◆ **Task to carry out**:
Only an exact, complete copy of the listing will serve as the answer.

◆ **Exercise input**:
Segment Open

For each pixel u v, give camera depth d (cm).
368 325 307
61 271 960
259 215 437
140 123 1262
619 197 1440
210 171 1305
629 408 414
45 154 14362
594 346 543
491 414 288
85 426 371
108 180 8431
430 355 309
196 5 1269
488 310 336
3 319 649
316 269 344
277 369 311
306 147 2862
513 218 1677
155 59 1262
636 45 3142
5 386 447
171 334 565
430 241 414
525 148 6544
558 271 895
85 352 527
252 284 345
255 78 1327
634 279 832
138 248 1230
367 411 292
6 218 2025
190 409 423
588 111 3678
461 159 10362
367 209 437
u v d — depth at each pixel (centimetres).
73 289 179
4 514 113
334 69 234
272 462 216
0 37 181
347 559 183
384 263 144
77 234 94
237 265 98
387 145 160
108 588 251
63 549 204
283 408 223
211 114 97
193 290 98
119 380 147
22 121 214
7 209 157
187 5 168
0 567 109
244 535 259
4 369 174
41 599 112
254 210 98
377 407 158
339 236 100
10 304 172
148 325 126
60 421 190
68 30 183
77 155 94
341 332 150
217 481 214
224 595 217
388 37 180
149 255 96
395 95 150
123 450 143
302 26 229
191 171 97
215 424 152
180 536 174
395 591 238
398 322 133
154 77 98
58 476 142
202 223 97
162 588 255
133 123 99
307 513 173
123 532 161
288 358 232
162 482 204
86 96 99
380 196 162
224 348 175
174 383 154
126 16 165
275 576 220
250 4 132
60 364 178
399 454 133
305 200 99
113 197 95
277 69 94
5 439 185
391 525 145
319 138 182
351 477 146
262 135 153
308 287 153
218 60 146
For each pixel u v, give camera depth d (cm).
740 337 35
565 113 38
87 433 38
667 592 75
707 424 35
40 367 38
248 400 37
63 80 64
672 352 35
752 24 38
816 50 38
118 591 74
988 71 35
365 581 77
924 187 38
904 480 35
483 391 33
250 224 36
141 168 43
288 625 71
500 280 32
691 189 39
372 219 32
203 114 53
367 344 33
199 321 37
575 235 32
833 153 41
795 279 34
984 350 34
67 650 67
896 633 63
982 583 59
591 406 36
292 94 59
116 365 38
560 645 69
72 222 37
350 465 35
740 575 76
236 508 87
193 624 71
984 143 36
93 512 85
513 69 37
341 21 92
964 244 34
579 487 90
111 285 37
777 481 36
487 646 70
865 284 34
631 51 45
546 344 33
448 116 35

Segment Closed

◆ **Reply to the exercise**:
For each pixel u v, give camera depth d (cm).
368 325 307
61 271 960
259 215 437
140 123 1262
619 197 1440
210 171 1305
629 408 414
45 154 14362
594 346 543
491 414 288
85 426 371
108 180 8431
430 355 309
196 5 1269
488 310 336
3 319 649
316 269 344
277 369 311
306 147 2862
513 218 1677
155 59 1262
636 45 3142
5 386 447
171 334 565
430 241 414
525 148 6544
558 271 895
85 352 527
252 284 345
255 78 1327
634 279 832
138 248 1230
367 411 292
6 218 2025
190 409 423
588 111 3678
461 159 10362
367 209 437
u v d — depth at each pixel (centimetres).
73 289 179
4 514 113
334 69 234
272 462 216
0 37 181
347 559 183
384 263 144
77 234 94
237 265 98
387 145 160
108 588 251
63 549 204
283 408 223
211 114 97
193 290 98
119 380 147
22 121 214
7 209 157
187 5 168
0 567 109
244 535 259
4 369 174
41 599 112
254 210 98
377 407 158
339 236 100
10 304 172
148 325 126
60 421 190
68 30 183
77 155 94
341 332 150
217 481 214
224 595 217
388 37 180
149 255 96
395 95 150
123 450 143
302 26 229
191 171 97
215 424 152
180 536 174
395 591 238
398 322 133
154 77 98
58 476 142
202 223 97
162 588 255
133 123 99
307 513 173
123 532 161
288 358 232
162 482 204
86 96 99
380 196 162
224 348 175
174 383 154
126 16 165
275 576 220
250 4 132
60 364 178
399 454 133
305 200 99
113 197 95
277 69 94
5 439 185
391 525 145
319 138 182
351 477 146
262 135 153
308 287 153
218 60 146
For each pixel u v, give camera depth d (cm).
740 337 35
565 113 38
87 433 38
667 592 75
707 424 35
40 367 38
248 400 37
63 80 64
672 352 35
752 24 38
816 50 38
118 591 74
988 71 35
365 581 77
924 187 38
904 480 35
483 391 33
250 224 36
141 168 43
288 625 71
500 280 32
691 189 39
372 219 32
203 114 53
367 344 33
199 321 37
575 235 32
833 153 41
795 279 34
984 350 34
67 650 67
896 633 63
982 583 59
591 406 36
292 94 59
116 365 38
560 645 69
72 222 37
350 465 35
740 575 76
236 508 87
193 624 71
984 143 36
93 512 85
513 69 37
341 21 92
964 244 34
579 487 90
111 285 37
777 481 36
487 646 70
865 284 34
631 51 45
546 344 33
448 116 35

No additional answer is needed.